--- Your task ---
Can you reproduce every one of the records below word for word?

begin

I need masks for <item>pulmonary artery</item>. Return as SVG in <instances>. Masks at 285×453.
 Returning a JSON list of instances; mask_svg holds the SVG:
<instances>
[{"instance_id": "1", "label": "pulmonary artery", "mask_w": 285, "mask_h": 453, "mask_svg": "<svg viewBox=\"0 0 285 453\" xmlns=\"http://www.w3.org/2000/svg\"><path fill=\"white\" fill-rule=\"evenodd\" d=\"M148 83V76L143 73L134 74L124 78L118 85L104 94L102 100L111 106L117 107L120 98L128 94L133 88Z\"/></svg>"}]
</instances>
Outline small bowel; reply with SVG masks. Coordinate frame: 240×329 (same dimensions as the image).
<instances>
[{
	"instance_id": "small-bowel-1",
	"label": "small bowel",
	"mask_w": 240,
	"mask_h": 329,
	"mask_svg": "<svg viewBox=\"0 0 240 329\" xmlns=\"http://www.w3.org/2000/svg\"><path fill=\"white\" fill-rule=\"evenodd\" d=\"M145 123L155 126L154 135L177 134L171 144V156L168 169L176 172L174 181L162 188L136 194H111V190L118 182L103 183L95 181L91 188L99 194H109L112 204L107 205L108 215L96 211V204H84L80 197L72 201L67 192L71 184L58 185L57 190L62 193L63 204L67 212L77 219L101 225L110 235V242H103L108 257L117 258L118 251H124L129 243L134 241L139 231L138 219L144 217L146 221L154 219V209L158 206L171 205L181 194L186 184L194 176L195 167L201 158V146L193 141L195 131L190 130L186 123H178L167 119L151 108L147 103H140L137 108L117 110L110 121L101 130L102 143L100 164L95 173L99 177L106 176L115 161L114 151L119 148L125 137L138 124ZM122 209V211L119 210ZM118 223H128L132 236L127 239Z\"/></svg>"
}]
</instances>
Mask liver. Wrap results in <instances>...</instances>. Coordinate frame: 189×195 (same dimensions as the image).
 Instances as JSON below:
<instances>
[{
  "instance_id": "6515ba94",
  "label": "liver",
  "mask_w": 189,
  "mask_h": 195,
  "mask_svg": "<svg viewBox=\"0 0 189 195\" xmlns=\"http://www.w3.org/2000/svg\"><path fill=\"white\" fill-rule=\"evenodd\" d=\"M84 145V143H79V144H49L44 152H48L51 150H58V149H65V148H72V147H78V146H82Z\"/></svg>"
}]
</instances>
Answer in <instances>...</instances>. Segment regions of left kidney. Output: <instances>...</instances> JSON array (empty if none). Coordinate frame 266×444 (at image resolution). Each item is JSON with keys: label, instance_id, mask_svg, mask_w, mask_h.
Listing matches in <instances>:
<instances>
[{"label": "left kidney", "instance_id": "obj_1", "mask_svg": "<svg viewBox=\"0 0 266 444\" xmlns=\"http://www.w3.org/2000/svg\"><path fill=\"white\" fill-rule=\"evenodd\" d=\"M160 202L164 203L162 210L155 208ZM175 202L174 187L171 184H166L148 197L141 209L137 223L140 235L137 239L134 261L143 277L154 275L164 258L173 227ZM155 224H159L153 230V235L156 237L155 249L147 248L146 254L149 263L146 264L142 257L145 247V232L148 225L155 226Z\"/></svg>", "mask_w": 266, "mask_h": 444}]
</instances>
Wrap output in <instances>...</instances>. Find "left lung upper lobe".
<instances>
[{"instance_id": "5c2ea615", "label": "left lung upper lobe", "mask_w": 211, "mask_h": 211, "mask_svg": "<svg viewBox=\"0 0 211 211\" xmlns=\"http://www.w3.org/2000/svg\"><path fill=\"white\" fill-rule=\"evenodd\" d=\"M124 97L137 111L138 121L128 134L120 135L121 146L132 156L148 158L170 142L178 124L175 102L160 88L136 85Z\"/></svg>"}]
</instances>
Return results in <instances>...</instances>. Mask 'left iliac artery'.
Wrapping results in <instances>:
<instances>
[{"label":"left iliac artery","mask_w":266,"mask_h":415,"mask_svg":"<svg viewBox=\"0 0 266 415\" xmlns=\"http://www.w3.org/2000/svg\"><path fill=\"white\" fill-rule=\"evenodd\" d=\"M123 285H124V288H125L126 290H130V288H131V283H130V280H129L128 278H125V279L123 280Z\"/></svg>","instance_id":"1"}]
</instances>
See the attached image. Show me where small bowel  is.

end

--- Result of the task ---
I need masks for <item>pulmonary artery</item>. Return as SVG in <instances>. Masks at 285×453.
 Returning a JSON list of instances; mask_svg holds the SVG:
<instances>
[{"instance_id": "1", "label": "pulmonary artery", "mask_w": 285, "mask_h": 453, "mask_svg": "<svg viewBox=\"0 0 285 453\" xmlns=\"http://www.w3.org/2000/svg\"><path fill=\"white\" fill-rule=\"evenodd\" d=\"M148 83V76L143 73L134 74L124 78L118 85L104 94L102 100L111 106L117 107L120 98L128 94L133 88Z\"/></svg>"}]
</instances>
Outline small bowel; reply with SVG masks. Coordinate frame: 240×329 (same dimensions as the image).
<instances>
[{
	"instance_id": "small-bowel-1",
	"label": "small bowel",
	"mask_w": 240,
	"mask_h": 329,
	"mask_svg": "<svg viewBox=\"0 0 240 329\" xmlns=\"http://www.w3.org/2000/svg\"><path fill=\"white\" fill-rule=\"evenodd\" d=\"M145 123L155 126L154 135L177 134L171 144V156L168 169L176 172L174 181L162 188L136 194H111V190L118 182L103 183L95 181L91 188L99 194H109L112 204L107 205L108 215L96 211V204H84L80 197L72 201L67 192L71 184L58 185L57 190L62 193L63 204L67 212L77 219L101 225L110 235V242H103L108 257L117 258L118 251H124L129 243L134 241L139 231L138 219L144 217L146 221L154 219V209L158 206L171 205L181 194L186 184L194 176L195 167L201 158V146L193 141L195 131L190 130L186 123H178L167 119L151 108L147 103H140L137 108L117 110L110 121L101 130L102 143L100 164L95 173L99 177L106 176L115 161L114 151L119 148L125 137L138 124ZM122 209V211L119 210ZM118 223H128L132 236L127 239Z\"/></svg>"
}]
</instances>
Mask liver. Wrap results in <instances>...</instances>. Coordinate frame: 189×195 (same dimensions as the image).
 Instances as JSON below:
<instances>
[{
  "instance_id": "6515ba94",
  "label": "liver",
  "mask_w": 189,
  "mask_h": 195,
  "mask_svg": "<svg viewBox=\"0 0 189 195\" xmlns=\"http://www.w3.org/2000/svg\"><path fill=\"white\" fill-rule=\"evenodd\" d=\"M84 145V143H79V144H49L44 152H48L51 150H58V149H65V148H72V147H78V146H82Z\"/></svg>"
}]
</instances>
Answer in <instances>...</instances>. Segment regions of left kidney. Output: <instances>...</instances> JSON array (empty if none). Coordinate frame 266×444 (at image resolution). Each item is JSON with keys: label, instance_id, mask_svg, mask_w, mask_h.
Listing matches in <instances>:
<instances>
[{"label": "left kidney", "instance_id": "obj_1", "mask_svg": "<svg viewBox=\"0 0 266 444\" xmlns=\"http://www.w3.org/2000/svg\"><path fill=\"white\" fill-rule=\"evenodd\" d=\"M160 202L164 203L162 210L155 208ZM175 202L174 187L171 184H166L148 197L141 209L137 223L140 235L137 239L134 261L143 277L154 275L164 258L173 227ZM155 224H159L153 230V235L156 237L155 249L147 248L146 254L149 263L146 264L142 257L145 247V232L148 225L155 226Z\"/></svg>", "mask_w": 266, "mask_h": 444}]
</instances>
Wrap output in <instances>...</instances>. Find "left lung upper lobe".
<instances>
[{"instance_id": "5c2ea615", "label": "left lung upper lobe", "mask_w": 211, "mask_h": 211, "mask_svg": "<svg viewBox=\"0 0 211 211\" xmlns=\"http://www.w3.org/2000/svg\"><path fill=\"white\" fill-rule=\"evenodd\" d=\"M124 97L137 111L138 121L128 134L120 135L121 146L132 156L148 158L170 142L178 124L175 102L160 88L136 85Z\"/></svg>"}]
</instances>
Return results in <instances>...</instances>. Mask 'left iliac artery'.
Wrapping results in <instances>:
<instances>
[{"label":"left iliac artery","mask_w":266,"mask_h":415,"mask_svg":"<svg viewBox=\"0 0 266 415\" xmlns=\"http://www.w3.org/2000/svg\"><path fill=\"white\" fill-rule=\"evenodd\" d=\"M123 285H124V288H125L126 290H130V288H131V283H130V280H129L128 278H125V279L123 280Z\"/></svg>","instance_id":"1"}]
</instances>
See the attached image. Show me where small bowel  is.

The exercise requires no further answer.